■ Entries taken from a collection ■

※ ※ ※

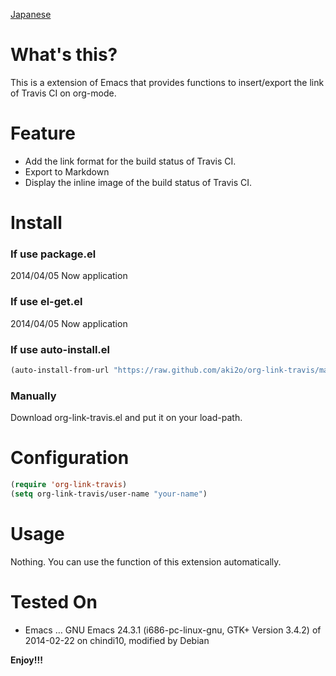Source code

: #+OPTIONS: toc:nil

[[https://github.com/aki2o/org-link-travis/blob/master/README-ja.md][Japanese]]

* What's this?
  
  This is a extension of Emacs that provides functions to insert/export the link of Travis CI on org-mode.  

  
* Feature

  - Add the link format for the build status of Travis CI.
  - Export to Markdown
  - Display the inline image of the build status of Travis CI.


* Install
  
*** If use package.el
    
    2014/04/05 Now application
    
*** If use el-get.el

    2014/04/05 Now application
    
*** If use auto-install.el
    
    #+BEGIN_SRC lisp
(auto-install-from-url "https://raw.github.com/aki2o/org-link-travis/master/org-link-travis.el")
    #+END_SRC
    
*** Manually
    
    Download org-link-travis.el and put it on your load-path.  
    
      
* Configuration

  #+begin_src lisp
(require 'org-link-travis)
(setq org-link-travis/user-name "your-name")
  #+end_src

  
* Usage

  Nothing. You can use the function of this extension automatically.  

  
* Tested On
  
  - Emacs ... GNU Emacs 24.3.1 (i686-pc-linux-gnu, GTK+ Version 3.4.2) of 2014-02-22 on chindi10, modified by Debian
    
    
  *Enjoy!!!*
  
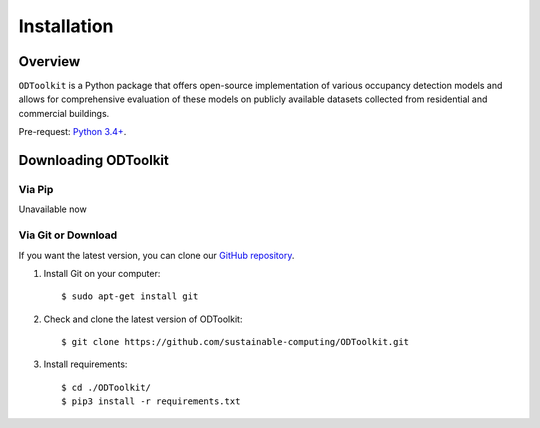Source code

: 
************
Installation
************

Overview
========

``ODToolkit`` is a Python package that offers open-source implementation of various occupancy detection models and allows
for comprehensive evaluation of these models on publicly available datasets collected from residential and commercial
buildings.

Pre-request: `Python 3.4+ <https://www.python.org/downloads/>`_.

Downloading ODToolkit
=====================

Via Pip
-------

Unavailable now

Via Git or Download
-------------------

If you want the latest version, you can clone our `GitHub repository <https://github.com/sustainable-computing/ODToolkit/>`_.

1. Install Git on your computer::

    $ sudo apt-get install git

2. Check and clone the latest version of ODToolkit::

    $ git clone https://github.com/sustainable-computing/ODToolkit.git

3. Install requirements::

    $ cd ./ODToolkit/
    $ pip3 install -r requirements.txt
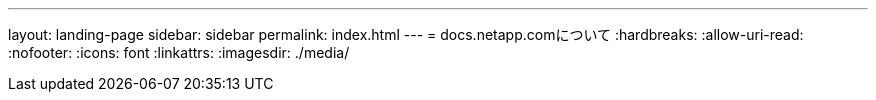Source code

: ---
layout: landing-page 
sidebar: sidebar 
permalink: index.html 
---
= docs.netapp.comについて
:hardbreaks:
:allow-uri-read: 
:nofooter: 
:icons: font
:linkattrs: 
:imagesdir: ./media/


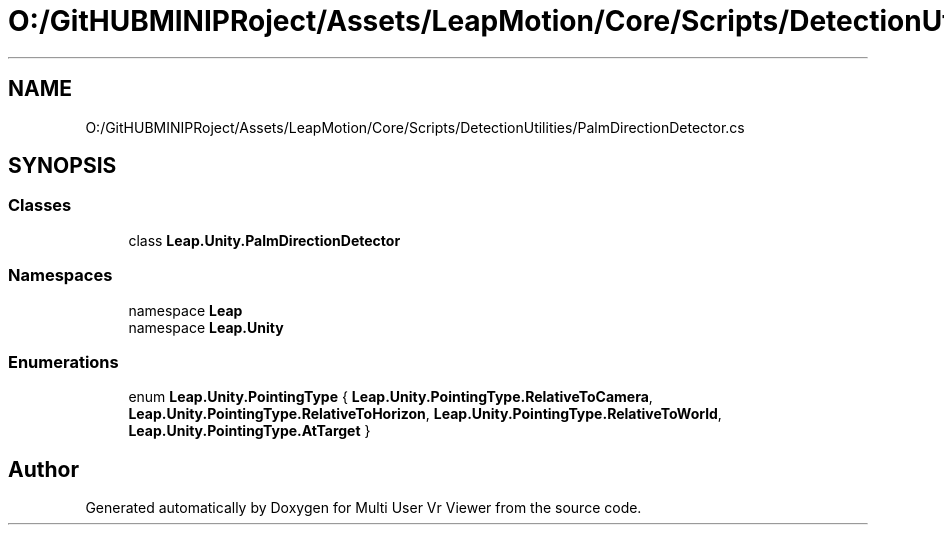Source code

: .TH "O:/GitHUBMINIPRoject/Assets/LeapMotion/Core/Scripts/DetectionUtilities/PalmDirectionDetector.cs" 3 "Sat Jul 20 2019" "Version https://github.com/Saurabhbagh/Multi-User-VR-Viewer--10th-July/" "Multi User Vr Viewer" \" -*- nroff -*-
.ad l
.nh
.SH NAME
O:/GitHUBMINIPRoject/Assets/LeapMotion/Core/Scripts/DetectionUtilities/PalmDirectionDetector.cs
.SH SYNOPSIS
.br
.PP
.SS "Classes"

.in +1c
.ti -1c
.RI "class \fBLeap\&.Unity\&.PalmDirectionDetector\fP"
.br
.in -1c
.SS "Namespaces"

.in +1c
.ti -1c
.RI "namespace \fBLeap\fP"
.br
.ti -1c
.RI "namespace \fBLeap\&.Unity\fP"
.br
.in -1c
.SS "Enumerations"

.in +1c
.ti -1c
.RI "enum \fBLeap\&.Unity\&.PointingType\fP { \fBLeap\&.Unity\&.PointingType\&.RelativeToCamera\fP, \fBLeap\&.Unity\&.PointingType\&.RelativeToHorizon\fP, \fBLeap\&.Unity\&.PointingType\&.RelativeToWorld\fP, \fBLeap\&.Unity\&.PointingType\&.AtTarget\fP }"
.br
.in -1c
.SH "Author"
.PP 
Generated automatically by Doxygen for Multi User Vr Viewer from the source code\&.
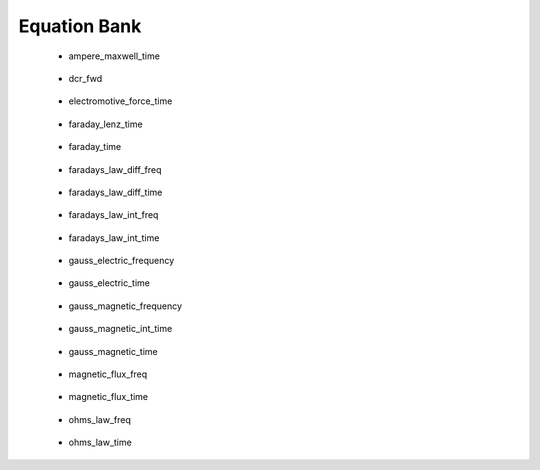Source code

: .. _equation_bank:

.. --------------------------------- ..
..                                   ..
..    THIS FILE IS AUTO GENEREATED   ..
..                                   ..
..    autodoc.py                     ..
..                                   ..
.. --------------------------------- ..


Equation Bank
=============



 - ampere_maxwell_time

    .. include:: equation_bank/ampere_maxwell_time.rst

        

 - dcr_fwd

    .. include:: equation_bank/dcr_fwd.rst

        

 - electromotive_force_time

    .. include:: equation_bank/electromotive_force_time.rst

        

 - faraday_lenz_time

    .. include:: equation_bank/faraday_lenz_time.rst

        

 - faraday_time

    .. include:: equation_bank/faraday_time.rst

        

 - faradays_law_diff_freq

    .. include:: equation_bank/faradays_law_diff_freq.rst

        

 - faradays_law_diff_time

    .. include:: equation_bank/faradays_law_diff_time.rst

        

 - faradays_law_int_freq

    .. include:: equation_bank/faradays_law_int_freq.rst

        

 - faradays_law_int_time

    .. include:: equation_bank/faradays_law_int_time.rst

        

 - gauss_electric_frequency

    .. include:: equation_bank/gauss_electric_frequency.rst

        

 - gauss_electric_time

    .. include:: equation_bank/gauss_electric_time.rst

        

 - gauss_magnetic_frequency

    .. include:: equation_bank/gauss_magnetic_frequency.rst

        

 - gauss_magnetic_int_time

    .. include:: equation_bank/gauss_magnetic_int_time.rst

        

 - gauss_magnetic_time

    .. include:: equation_bank/gauss_magnetic_time.rst

        

 - magnetic_flux_freq

    .. include:: equation_bank/magnetic_flux_freq.rst

        

 - magnetic_flux_time

    .. include:: equation_bank/magnetic_flux_time.rst

        

 - ohms_law_freq

    .. include:: equation_bank/ohms_law_freq.rst

        

 - ohms_law_time

    .. include:: equation_bank/ohms_law_time.rst

        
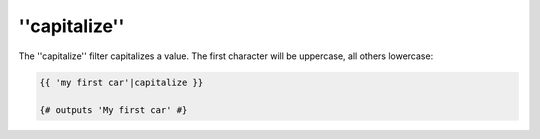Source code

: ''capitalize''
==============

The ''capitalize'' filter capitalizes a value. The first character will be
uppercase, all others lowercase:

.. code-block:: jinja

    {{ 'my first car'|capitalize }}

    {# outputs 'My first car' #}
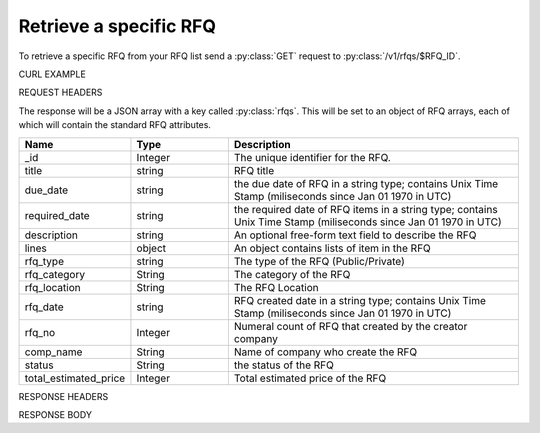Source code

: Retrieve a specific RFQ
=======================

To retrieve a specific RFQ from your RFQ list send a :py:class:`GET` request to :py:class:`/v1/rfqs/$RFQ_ID`.

CURL EXAMPLE

.. code-block:: js
   :linenos:

   curl -X GET -H "Content-Type: application/application/x-www-form-urlencoded" -H "Authorization: Bearer 12d3ee8b78ea8d4d09175ebf65c25584d7b269b2" "http://indoproc.com/esourcing/v1/rfqs/9"
 
REQUEST HEADERS

.. code-block:: js
   :linenos:

   Content-Type: application/x-www-form-urlencoded
   Authorization: Bearer 12d3ee8b78ea8d4d09175ebf65c25584d7b269b2

The response will be a JSON array with a key called :py:class:`rfqs`. This will be set to an object of RFQ arrays, each of which will contain the standard RFQ attributes.

.. csv-table::
   :header: "Name", "Type", "Description"
   :widths: 2, 2, 6
   
   "_id", "Integer", "The unique identifier for the RFQ."
   "title", "string", "RFQ title"
   "due_date", "string", "the due date of RFQ in a string type; contains Unix Time Stamp (miliseconds since Jan 01 1970 in UTC)"
   "required_date", "string", "the required date of RFQ items in a string type; contains Unix Time Stamp (miliseconds since Jan 01 1970 in UTC)"
   "description", "string", "An optional free-form text field to describe the RFQ"
   "lines", "object", "An object contains lists of item in the RFQ"
   "rfq_type", "string", "The type of the RFQ (Public/Private)"
   "rfq_category", "String", "The category of the RFQ"
   "rfq_location", "String", "The RFQ Location"
   "rfq_date", "string", "RFQ created date in a string type; contains Unix Time Stamp (miliseconds since Jan 01 1970 in UTC)"
   "rfq_no", "Integer", "Numeral count of RFQ that created by the creator company"
   "comp_name", "String", "Name of company who create the RFQ"
   "status", "String", "the status of the RFQ"
   "total_estimated_price", "Integer", "Total estimated price of the RFQ"
 
RESPONSE HEADERS

.. code-block:: js
   :linenos:
   
   content-type: application/json; charset=utf-8
   status: 200 OK

RESPONSE BODY

.. code-block:: js
   :linenos:
 
   {
       "rfq":
        {
            "_id": 107,
            "title": "Lorem Ipsum",
            "due_date": "1500632385539",
            "required_date": "1501237194007",
            "description": "Lorem Ipsum Dolor Sit Amet",
            "lines": {
                "0": {
                    "product_name": "Super Table",
                    "specification": "Dimension: 4 x 3 x 1 in meter",
                    "uom": "Pcs",
                    "qty": 12,
                    "estimated_price": 12000000,
                    "line_id": "597954094a7b61116115d662",
                    "each_price": 1000000,
                    "status": "active",
                    "docs": {}
                }
            },
            "rfq_type": "private",
            "rfq_category": "Elektronik",
            "rfq_location": "Bali",
            "rfq_date": "1501088400000",
            "rfq_no": 44,
            "comp_name": "Indoproc",
            "status": "open",
            "total_estimated_price": 12000000
        }
   }



※ ※ ※

■ EXERCISE ■
All lines above from the one holding "Content-Type: application/x-www-form-urlencoded" to the one holding "created date in", inclusive, are to be copied exactly; no other line is wanted.

■ SOLVED EXERCISE ■
   Content-Type: application/x-www-form-urlencoded
   Authorization: Bearer 12d3ee8b78ea8d4d09175ebf65c25584d7b269b2

The response will be a JSON array with a key called :py:class:`rfqs`. This will be set to an object of RFQ arrays, each of which will contain the standard RFQ attributes.

.. csv-table::
   :header: "Name", "Type", "Description"
   :widths: 2, 2, 6
   
   "_id", "Integer", "The unique identifier for the RFQ."
   "title", "string", "RFQ title"
   "due_date", "string", "the due date of RFQ in a string type; contains Unix Time Stamp (miliseconds since Jan 01 1970 in UTC)"
   "required_date", "string", "the required date of RFQ items in a string type; contains Unix Time Stamp (miliseconds since Jan 01 1970 in UTC)"
   "description", "string", "An optional free-form text field to describe the RFQ"
   "lines", "object", "An object contains lists of item in the RFQ"
   "rfq_type", "string", "The type of the RFQ (Public/Private)"
   "rfq_category", "String", "The category of the RFQ"
   "rfq_location", "String", "The RFQ Location"
   "rfq_date", "string", "RFQ created date in a string type; contains Unix Time Stamp (miliseconds since Jan 01 1970 in UTC)"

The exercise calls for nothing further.